Equal order stabilized finite elements with Nitsche for stationary Navier-Stokes problem with slip boundary conditions : a priori and a posteriori error analysis

TL;DR

This paper develops a stabilized finite element method with Nitsche's technique for the stationary Navier-Stokes equations with slip boundary conditions, providing theoretical analysis and numerical validation.

Contribution

It extends equal-order stabilized schemes to slip boundary conditions using Nitsche's method, with proven well-posedness, optimal convergence, and reliable a posteriori error estimators.

Findings

Robust formulation for slip boundary conditions.

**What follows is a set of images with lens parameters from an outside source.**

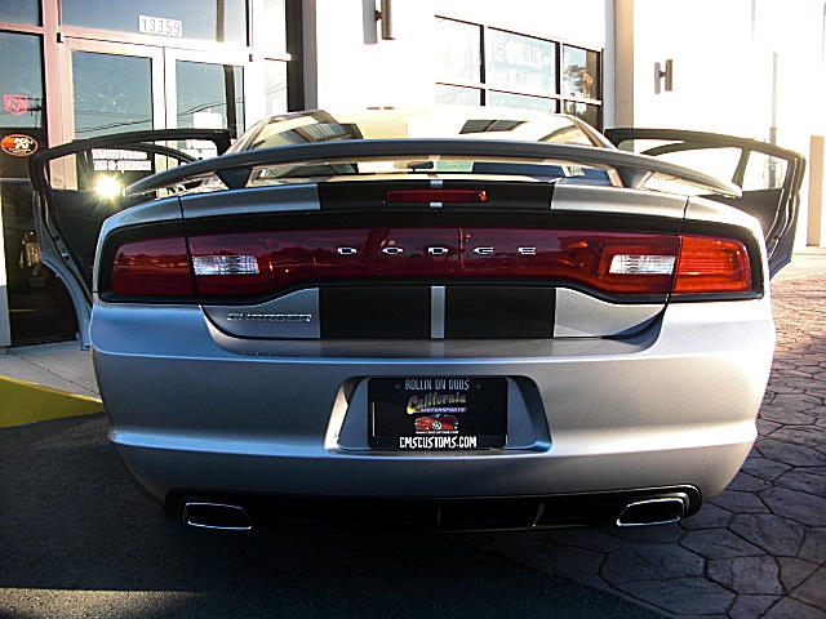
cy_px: 310
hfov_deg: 51.4
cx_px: 413
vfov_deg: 39.7
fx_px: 859
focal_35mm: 36
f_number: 2.8
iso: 50
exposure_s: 1/160
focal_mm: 6.3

Optimal convergence rates demonstrated.

Effective residual-based error estimators validated.

Abstract

In this work, we extend the equal-order stabilized scheme discussed in [Franca et al., Comput. Methods Appl. Mech. Engrg. 99 (1992) 209-233] to accommodate slip (i.e., Navier) boundary conditions for the stationary Navier-Stokes equations. Our analysis presents a robust formulation for implementing slip boundary conditions using Nitsche's method on arbitrarily complex boundaries. The well-posedness of the discrete problem is established under mild assumptions together with optimal convergence rates for the approximation error. Furthermore, we establish the efficiency and reliability of residual-based a posteriori error estimators for the stationary discrete problem. Several well-known numerical tests validate our theoretical findings. The proposed method fits naturally within the framework of finite element implementation, offering both accuracy and enhanced flexibility in the selection of finite element pairs.